▸ **TASK OBJECTIVE**: No pictures belong in the answer. Repeat all the entries exactly.

▸ **DATA SUPPLIED**:
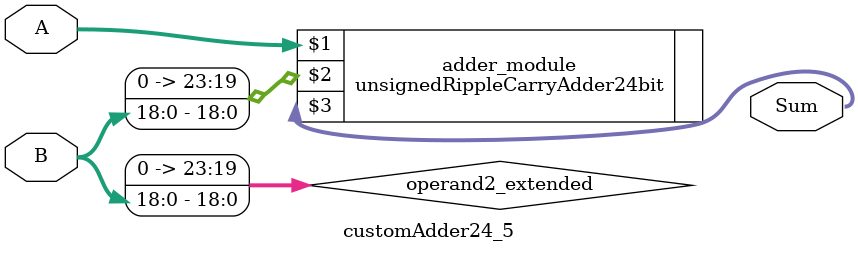
<source format=v>

module customAdder24_5(
                    input [23 : 0] A,
                    input [18 : 0] B,
                    
                    output [24 : 0] Sum
            );

    wire [23 : 0] operand2_extended;
    
    assign operand2_extended =  {5'b0, B};
    
    unsignedRippleCarryAdder24bit adder_module(
        A,
        operand2_extended,
        Sum
    );
    
endmodule
        
</source>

▸ **REPLY**:
<source format=v>

module customAdder24_5(
                    input [23 : 0] A,
                    input [18 : 0] B,
                    
                    output [24 : 0] Sum
            );

    wire [23 : 0] operand2_extended;
    
    assign operand2_extended =  {5'b0, B};
    
    unsignedRippleCarryAdder24bit adder_module(
        A,
        operand2_extended,
        Sum
    );
    
endmodule
        
</source>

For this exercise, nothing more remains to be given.